## Exercise aim
Send back exactly the lines from the opening line of the records below through the one with "staining of stomach".

## Source data
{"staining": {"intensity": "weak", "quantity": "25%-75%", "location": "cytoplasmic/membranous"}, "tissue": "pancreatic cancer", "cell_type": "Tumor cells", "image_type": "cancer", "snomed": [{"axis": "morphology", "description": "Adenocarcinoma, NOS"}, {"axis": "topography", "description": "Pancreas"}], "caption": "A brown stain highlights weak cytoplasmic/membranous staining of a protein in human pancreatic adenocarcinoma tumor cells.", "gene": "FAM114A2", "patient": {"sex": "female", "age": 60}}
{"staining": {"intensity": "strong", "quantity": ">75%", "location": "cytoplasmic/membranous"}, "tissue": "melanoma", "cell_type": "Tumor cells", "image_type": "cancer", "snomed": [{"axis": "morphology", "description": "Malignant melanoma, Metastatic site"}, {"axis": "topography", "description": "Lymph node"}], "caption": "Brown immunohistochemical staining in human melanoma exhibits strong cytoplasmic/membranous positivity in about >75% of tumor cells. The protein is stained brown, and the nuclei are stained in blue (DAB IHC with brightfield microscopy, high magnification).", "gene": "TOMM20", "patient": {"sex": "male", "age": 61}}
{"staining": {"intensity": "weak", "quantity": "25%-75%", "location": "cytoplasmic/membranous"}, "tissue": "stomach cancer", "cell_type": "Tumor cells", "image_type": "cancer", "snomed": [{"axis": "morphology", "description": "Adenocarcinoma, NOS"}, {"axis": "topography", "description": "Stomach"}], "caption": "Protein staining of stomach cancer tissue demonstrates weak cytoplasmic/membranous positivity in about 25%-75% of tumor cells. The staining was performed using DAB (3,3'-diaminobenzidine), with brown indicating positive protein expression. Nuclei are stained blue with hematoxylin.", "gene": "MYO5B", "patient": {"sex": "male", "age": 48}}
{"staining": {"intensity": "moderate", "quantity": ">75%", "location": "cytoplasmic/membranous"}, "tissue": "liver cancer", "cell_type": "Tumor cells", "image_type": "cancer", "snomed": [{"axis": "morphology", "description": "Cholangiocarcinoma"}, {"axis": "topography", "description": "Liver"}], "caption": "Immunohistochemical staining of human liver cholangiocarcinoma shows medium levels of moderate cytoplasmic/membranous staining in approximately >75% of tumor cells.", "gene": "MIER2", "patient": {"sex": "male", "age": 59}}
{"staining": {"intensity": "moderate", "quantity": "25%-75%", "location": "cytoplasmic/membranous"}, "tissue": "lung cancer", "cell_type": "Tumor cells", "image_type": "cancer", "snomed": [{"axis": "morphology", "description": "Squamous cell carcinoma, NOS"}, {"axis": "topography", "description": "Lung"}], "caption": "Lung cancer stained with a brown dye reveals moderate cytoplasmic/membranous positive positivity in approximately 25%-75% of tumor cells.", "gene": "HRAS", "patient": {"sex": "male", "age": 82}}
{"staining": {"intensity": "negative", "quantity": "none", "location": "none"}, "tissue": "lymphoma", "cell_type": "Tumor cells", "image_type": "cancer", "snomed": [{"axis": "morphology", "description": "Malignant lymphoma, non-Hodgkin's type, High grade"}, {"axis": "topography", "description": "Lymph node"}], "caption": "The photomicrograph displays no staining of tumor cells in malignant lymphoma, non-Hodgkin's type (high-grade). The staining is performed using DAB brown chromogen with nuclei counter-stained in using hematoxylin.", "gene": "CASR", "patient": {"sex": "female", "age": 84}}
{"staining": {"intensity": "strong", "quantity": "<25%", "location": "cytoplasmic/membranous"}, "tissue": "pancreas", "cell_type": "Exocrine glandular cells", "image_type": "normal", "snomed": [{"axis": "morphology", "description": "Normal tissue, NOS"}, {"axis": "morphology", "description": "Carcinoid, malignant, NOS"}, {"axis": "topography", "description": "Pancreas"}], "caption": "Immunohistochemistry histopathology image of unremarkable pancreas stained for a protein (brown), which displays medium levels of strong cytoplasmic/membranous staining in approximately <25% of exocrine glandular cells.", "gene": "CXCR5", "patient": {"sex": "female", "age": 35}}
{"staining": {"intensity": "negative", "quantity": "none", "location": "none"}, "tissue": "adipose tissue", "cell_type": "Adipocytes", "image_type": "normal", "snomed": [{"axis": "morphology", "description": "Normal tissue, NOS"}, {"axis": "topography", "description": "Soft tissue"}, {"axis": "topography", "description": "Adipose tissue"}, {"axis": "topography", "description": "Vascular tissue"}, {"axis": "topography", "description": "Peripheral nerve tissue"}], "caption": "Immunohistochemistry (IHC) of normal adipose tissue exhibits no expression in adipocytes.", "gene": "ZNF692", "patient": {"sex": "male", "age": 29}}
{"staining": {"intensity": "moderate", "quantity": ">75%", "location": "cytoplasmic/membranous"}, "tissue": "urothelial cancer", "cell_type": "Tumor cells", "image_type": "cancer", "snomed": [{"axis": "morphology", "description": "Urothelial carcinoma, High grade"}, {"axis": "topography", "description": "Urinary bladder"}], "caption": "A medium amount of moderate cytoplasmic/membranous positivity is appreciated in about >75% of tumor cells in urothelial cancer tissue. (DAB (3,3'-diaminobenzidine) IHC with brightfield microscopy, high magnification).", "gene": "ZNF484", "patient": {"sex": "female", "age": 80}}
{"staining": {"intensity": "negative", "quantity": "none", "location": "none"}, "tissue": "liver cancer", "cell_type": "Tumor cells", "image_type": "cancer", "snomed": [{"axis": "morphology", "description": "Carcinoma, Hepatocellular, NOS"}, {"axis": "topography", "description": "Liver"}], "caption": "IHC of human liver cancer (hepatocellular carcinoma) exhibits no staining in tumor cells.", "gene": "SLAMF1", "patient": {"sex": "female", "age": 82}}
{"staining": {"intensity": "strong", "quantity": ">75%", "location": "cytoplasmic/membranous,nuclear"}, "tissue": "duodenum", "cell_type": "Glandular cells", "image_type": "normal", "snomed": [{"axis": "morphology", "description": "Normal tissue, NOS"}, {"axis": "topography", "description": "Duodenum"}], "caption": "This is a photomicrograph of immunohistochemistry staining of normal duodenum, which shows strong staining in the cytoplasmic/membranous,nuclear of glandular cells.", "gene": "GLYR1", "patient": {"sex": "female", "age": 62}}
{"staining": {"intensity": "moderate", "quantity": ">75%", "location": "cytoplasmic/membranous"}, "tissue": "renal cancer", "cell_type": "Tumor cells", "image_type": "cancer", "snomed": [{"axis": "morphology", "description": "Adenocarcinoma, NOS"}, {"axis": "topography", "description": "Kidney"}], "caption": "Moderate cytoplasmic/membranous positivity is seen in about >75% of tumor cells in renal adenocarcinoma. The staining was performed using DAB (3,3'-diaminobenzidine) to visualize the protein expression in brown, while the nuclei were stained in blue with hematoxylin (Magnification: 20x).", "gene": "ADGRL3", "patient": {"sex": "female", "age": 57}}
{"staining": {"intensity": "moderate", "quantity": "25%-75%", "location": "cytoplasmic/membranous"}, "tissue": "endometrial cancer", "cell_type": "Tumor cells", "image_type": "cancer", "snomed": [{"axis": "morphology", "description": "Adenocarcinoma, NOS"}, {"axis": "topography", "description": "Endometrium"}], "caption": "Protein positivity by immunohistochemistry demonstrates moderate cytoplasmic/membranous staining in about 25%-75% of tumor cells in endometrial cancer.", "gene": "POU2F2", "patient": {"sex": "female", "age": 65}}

## Result
{"staining": {"intensity": "weak", "quantity": "25%-75%", "location": "cytoplasmic/membranous"}, "tissue": "pancreatic cancer", "cell_type": "Tumor cells", "image_type": "cancer", "snomed": [{"axis": "morphology", "description": "Adenocarcinoma, NOS"}, {"axis": "topography", "description": "Pancreas"}], "caption": "A brown stain highlights weak cytoplasmic/membranous staining of a protein in human pancreatic adenocarcinoma tumor cells.", "gene": "FAM114A2", "patient": {"sex": "female", "age": 60}}
{"staining": {"intensity": "strong", "quantity": ">75%", "location": "cytoplasmic/membranous"}, "tissue": "melanoma", "cell_type": "Tumor cells", "image_type": "cancer", "snomed": [{"axis": "morphology", "description": "Malignant melanoma, Metastatic site"}, {"axis": "topography", "description": "Lymph node"}], "caption": "Brown immunohistochemical staining in human melanoma exhibits strong cytoplasmic/membranous positivity in about >75% of tumor cells. The protein is stained brown, and the nuclei are stained in blue (DAB IHC with brightfield microscopy, high magnification).", "gene": "TOMM20", "patient": {"sex": "male", "age": 61}}
{"staining": {"intensity": "weak", "quantity": "25%-75%", "location": "cytoplasmic/membranous"}, "tissue": "stomach cancer", "cell_type": "Tumor cells", "image_type": "cancer", "snomed": [{"axis": "morphology", "description": "Adenocarcinoma, NOS"}, {"axis": "topography", "description": "Stomach"}], "caption": "Protein staining of stomach cancer tissue demonstrates weak cytoplasmic/membranous positivity in about 25%-75% of tumor cells. The staining was performed using DAB (3,3'-diaminobenzidine), with brown indicating positive protein expression. Nuclei are stained blue with hematoxylin.", "gene": "MYO5B", "patient": {"sex": "male", "age": 48}}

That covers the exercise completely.